[Dataset items]

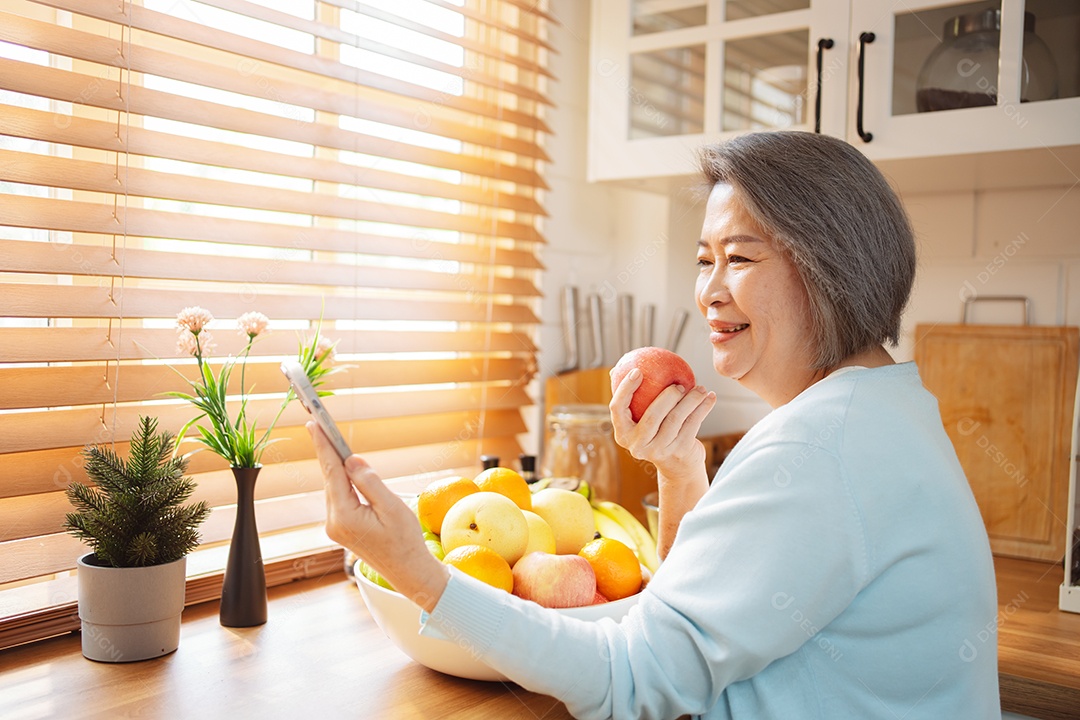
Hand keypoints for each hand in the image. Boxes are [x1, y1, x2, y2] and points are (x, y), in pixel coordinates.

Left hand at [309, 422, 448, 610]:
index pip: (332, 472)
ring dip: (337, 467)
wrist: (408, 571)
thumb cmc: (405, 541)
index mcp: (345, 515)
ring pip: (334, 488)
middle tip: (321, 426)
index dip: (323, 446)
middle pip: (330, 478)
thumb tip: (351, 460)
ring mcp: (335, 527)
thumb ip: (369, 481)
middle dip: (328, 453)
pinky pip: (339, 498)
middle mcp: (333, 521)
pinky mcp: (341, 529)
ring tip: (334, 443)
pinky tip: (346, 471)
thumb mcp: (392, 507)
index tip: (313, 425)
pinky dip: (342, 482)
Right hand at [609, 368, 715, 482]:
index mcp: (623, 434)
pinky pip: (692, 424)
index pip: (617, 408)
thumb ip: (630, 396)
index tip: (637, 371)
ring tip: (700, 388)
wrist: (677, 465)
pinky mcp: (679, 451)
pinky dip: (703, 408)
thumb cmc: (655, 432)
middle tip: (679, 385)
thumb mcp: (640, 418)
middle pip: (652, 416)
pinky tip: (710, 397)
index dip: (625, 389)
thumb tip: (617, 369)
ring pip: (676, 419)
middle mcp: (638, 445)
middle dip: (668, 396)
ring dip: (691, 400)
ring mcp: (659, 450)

▶ Assignment
What is wanted is the line containing "Right hand at" and every line after it through the last line of the entries, printed exactly.

▶ Answer to this exercise
Right hand at [609, 368, 715, 482]:
index mcp: (623, 434)
pinky pip: (692, 424)
index pip: (617, 408)
thumb ip: (630, 396)
index tip: (637, 371)
ring tip: (700, 388)
wrist: (677, 465)
pinky mcp: (679, 451)
pinky dip: (703, 408)
thumb cmc: (655, 432)
middle tip: (679, 385)
thumb mcp: (640, 418)
middle pip: (652, 416)
pinky tip: (710, 397)
index dip: (625, 389)
thumb tip: (617, 369)
ring pip: (676, 419)
middle mcp: (638, 445)
middle dip: (668, 396)
ring dip: (691, 400)
ring mcp: (659, 450)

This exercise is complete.